Recipe: Easy Cajun Scallop Pasta
Easy Scallops Alfredo
If you're partial to a paler pasta dish, this one's for you. White noodles: check. Creamy beige sauce: check. Barely blush-colored scallops: check. The dish is far from monochromatic, however, since the inclusion of both peas and parsley lend it some verdancy. As the dish has two forms of protein, counting the parmesan cheese in the sauce, as well as a starch and a very green vegetable, it makes for a quick and easy one-pan meal.

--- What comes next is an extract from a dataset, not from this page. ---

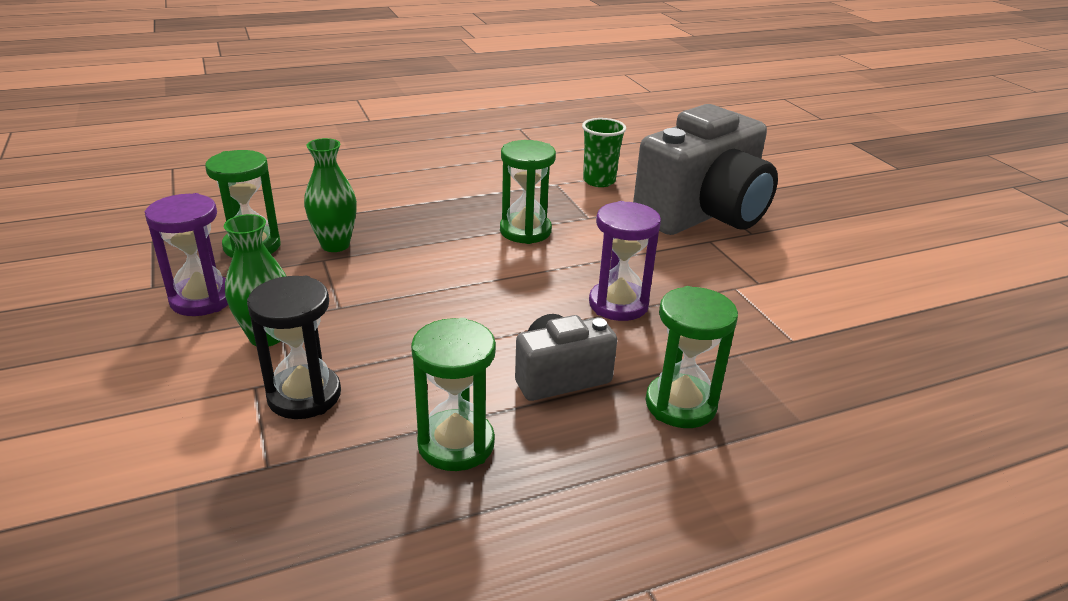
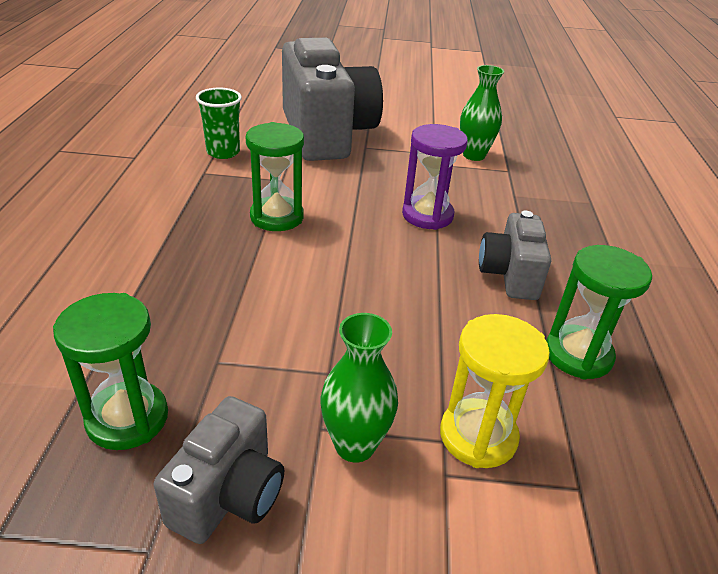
camera: 65 degrees left, 5 degrees up
purple hourglass [145,193,228,316] -> grey camera [154,396,284,544]
black hourglass [247,276,341,419] -> yellow hourglass [440,314,550,468]
green vase [304,138,357,252] -> green vase moved to [460,65,504,161]
green hourglass [646,286,738,428] -> none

Recipe: Easy Scallops Alfredo
Creamy Garlic Scallops
The scallops in this recipe are pan-fried (a matter of mere minutes), then drenched in a creamy sauce made with butter, garlic, white wine, lemon juice, and cream (hence the creamy part). Since the sauce is so saucy, you could use it on noodles, or else just take a hunk of bread and sop up every last bit of it that's not needed for the scallops. (You might even want to eat the sauce with a spoon if no-one's looking.)
Recipe: Creamy Garlic Scallops
Copycat Legal Seafood Baked Scallops
You may rest assured that the scallops used by Legal Seafoods — and the ones in this copycat recipe — are 100% law-abiding, as per the chain's name (even if it does seem an odd thing for the restaurant to highlight). If we weren't trying to cut back on clichés, though, we might be tempted to say something about how this cracker-topped casserole of buttermilk-baked scallops is so good it's criminal.
Lemon-Garlic Air Fryer Bay Scallops
Just because the name of the appliance is air "fryer" doesn't mean that all your food is going to come out crunchy. Here the air fryer is being used more as the mini-convection oven it is, gently baking scallops in a sauce of butter, lemon, and garlic. If you have no air fryer, you could always bake them in a regular oven or sear them on the stove top instead for a very similar effect.
Frutti Di Mare
Frutti de mare is a flowery-sounding Italian phrase that translates to mean "fruits of the sea." As you might expect, it is made with various types of seafood (although no actual fruit, as that is a bit of poetic license). What you'll be making here, should you choose to accept the mission, is a tomato-based pasta sauce studded with clams, mussels, shrimp, and scallops — this latter inclusion, of course, being the reason it's on this list.
Recipe: Frutti Di Mare
Creamy Seafood Pasta
Roses are red, violets are blue, creamy pasta sauces are white, and this one is, too. Well, except for the seafood part, that is. In this seafood pasta recipe, you get both pink shrimp and black-shelled mussels providing plenty of color contrast. What about the scallops we promised, though? These paler shellfish are lurking in the linguini, making for a lovely surprise when you find one on your fork.
Recipe: Creamy Seafood Pasta
Slow Cooker Seafood Paella
Let's get one thing straight right from the get-go — scallops aren't one of those foods that normally takes well to the crockpot, since low and slow tends to make them rubbery. In this paella recipe, however, it's the rice and sausage that simmer for hours. The scallops, shrimp, and peas go into the pot straight from the freezer and only cook for 30 minutes so they stay nice and tender.
Recipe: Slow Cooker Seafood Paella
Classic Seared Scallops With Chile Garlic Butter
While many scallop recipes call for mild flavors such as cream sauce so as not to overwhelm this most delicate of shellfish, this recipe opts for a bold addition of spicy serrano peppers. The rest of the ingredients in the pan sauce, however, are all the usual suspects: butter, garlic, lemon, and parsley, all of which seem to have worked out some kind of endorsement deal with scallops (or vice-versa). Like any less-incendiary scallop/sauce combo, this dish can be served atop noodles or rice or accompanied with bread as a sauce soaker-upper.